Light Up the Shadows: Enhance Long-Tailed Entity Grounding with Concept-Guided Vision-Language Models
Yikai Zhang, Qianyu He, Xintao Wang, Siyu Yuan, Jiaqing Liang, Yanghua Xiao
TL;DR
This work tackles the challenge of grounding long-tailed entities in Multi-Modal Knowledge Graphs by introducing COG, a two-stage framework that guides vision-language models with concepts. By integrating Concept Integration and Evidence Fusion, COG leverages contrastive learning at both entity and concept levels and provides interpretable evidence to support human verification, achieving improved grounding accuracy across multiple PVLM backbones. A 25k image-text dataset of long-tailed entities demonstrates the method’s effectiveness and explainability, with results showing robust gains over traditional grounding approaches. The approach is model-pluggable and emphasizes practical utility for quality control in MMKG construction and downstream tasks.
Abstract
Multi-Modal Knowledge Graphs (MMKGs) have proven valuable for various downstream tasks.

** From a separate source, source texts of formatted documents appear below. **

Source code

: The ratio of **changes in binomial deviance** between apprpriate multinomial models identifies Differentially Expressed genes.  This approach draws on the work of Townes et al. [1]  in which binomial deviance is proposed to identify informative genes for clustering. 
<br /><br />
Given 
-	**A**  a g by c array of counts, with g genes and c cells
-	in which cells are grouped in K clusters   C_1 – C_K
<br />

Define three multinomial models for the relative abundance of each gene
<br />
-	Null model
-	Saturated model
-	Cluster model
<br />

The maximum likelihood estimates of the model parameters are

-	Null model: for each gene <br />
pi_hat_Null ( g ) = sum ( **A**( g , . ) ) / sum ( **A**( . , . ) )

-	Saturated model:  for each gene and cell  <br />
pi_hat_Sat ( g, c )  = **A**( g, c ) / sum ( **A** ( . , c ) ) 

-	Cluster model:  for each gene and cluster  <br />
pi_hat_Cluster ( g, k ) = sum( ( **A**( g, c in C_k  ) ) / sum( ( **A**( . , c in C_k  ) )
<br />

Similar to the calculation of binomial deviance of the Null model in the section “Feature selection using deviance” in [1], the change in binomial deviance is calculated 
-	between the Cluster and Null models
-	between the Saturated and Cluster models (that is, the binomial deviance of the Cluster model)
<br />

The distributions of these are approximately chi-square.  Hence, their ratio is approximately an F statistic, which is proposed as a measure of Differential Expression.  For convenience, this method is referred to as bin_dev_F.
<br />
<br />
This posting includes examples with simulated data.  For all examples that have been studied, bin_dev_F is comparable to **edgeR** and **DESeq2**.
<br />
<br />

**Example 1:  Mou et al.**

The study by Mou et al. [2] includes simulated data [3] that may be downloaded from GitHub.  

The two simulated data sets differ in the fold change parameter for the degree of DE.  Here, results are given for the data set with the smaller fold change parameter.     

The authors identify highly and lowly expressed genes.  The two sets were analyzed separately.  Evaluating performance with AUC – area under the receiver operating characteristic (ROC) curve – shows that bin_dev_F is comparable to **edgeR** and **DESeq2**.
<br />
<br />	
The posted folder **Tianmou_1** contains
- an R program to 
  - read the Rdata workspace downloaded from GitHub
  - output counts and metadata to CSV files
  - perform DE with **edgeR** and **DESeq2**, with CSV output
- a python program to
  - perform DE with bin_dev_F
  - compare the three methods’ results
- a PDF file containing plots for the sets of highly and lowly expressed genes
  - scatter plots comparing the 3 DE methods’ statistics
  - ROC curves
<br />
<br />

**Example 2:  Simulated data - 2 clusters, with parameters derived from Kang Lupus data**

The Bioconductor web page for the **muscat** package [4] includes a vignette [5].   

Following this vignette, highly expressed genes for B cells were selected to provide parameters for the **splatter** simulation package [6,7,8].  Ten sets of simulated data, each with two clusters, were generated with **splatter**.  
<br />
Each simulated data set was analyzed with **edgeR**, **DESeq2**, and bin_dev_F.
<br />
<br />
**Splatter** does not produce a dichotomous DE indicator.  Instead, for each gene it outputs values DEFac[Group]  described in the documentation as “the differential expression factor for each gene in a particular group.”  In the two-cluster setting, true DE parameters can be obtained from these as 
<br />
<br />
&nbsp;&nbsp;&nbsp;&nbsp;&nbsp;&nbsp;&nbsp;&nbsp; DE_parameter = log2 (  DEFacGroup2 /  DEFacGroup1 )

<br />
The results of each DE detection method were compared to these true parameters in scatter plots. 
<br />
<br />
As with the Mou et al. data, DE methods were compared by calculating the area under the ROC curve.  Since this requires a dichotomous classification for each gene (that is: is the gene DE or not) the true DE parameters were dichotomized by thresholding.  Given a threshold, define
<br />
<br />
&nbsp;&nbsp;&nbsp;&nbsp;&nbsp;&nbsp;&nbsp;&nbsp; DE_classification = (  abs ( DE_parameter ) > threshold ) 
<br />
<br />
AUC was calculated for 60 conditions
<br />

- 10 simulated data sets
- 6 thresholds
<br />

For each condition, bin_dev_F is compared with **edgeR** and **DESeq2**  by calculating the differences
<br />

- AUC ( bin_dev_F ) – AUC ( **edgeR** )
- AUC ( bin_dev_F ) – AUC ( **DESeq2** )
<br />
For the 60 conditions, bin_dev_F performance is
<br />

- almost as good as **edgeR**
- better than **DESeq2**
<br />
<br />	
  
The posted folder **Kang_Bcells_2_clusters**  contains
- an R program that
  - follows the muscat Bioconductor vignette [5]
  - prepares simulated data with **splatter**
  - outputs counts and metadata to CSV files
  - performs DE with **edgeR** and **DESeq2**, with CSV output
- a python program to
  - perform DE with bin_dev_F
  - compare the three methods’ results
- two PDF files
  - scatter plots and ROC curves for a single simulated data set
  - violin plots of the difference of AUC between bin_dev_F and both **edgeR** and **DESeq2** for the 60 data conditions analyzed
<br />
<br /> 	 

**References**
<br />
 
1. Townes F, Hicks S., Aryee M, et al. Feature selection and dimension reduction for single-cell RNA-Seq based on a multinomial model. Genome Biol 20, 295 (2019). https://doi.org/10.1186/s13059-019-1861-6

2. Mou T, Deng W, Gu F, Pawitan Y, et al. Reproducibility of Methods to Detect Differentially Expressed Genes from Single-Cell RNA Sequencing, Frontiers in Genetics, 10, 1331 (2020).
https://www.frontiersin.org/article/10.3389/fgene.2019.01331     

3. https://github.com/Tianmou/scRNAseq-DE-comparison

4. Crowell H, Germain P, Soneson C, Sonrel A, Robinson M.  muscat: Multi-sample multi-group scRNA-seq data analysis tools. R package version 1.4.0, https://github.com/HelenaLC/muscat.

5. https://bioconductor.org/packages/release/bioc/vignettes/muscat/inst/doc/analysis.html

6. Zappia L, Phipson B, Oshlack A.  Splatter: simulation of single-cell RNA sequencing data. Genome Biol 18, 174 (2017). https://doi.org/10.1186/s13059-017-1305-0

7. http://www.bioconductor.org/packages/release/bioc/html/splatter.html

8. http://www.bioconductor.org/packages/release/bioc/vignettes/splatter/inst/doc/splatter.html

However, scaling them up is challenging because building large-scale MMKGs often introduces mismatched images (i.e., noise). Most entities in KGs belong to the long tail, meaning there are few images of them available online. This scarcity makes it difficult to determine whether a found image matches the entity. To address this, we draw on the Triangle of Reference Theory and suggest enhancing vision-language models with concept guidance. Specifically, we introduce COG, a two-stage framework with COncept-Guided vision-language models. The framework comprises a Concept Integration module, which effectively identifies image-text pairs of long-tailed entities, and an Evidence Fusion module, which offers explainability and enables human verification. To demonstrate the effectiveness of COG, we create a dataset of 25k image-text pairs of long-tailed entities. Our comprehensive experiments show that COG not only improves the accuracy of recognizing long-tailed image-text pairs compared to baselines but also offers flexibility and explainability.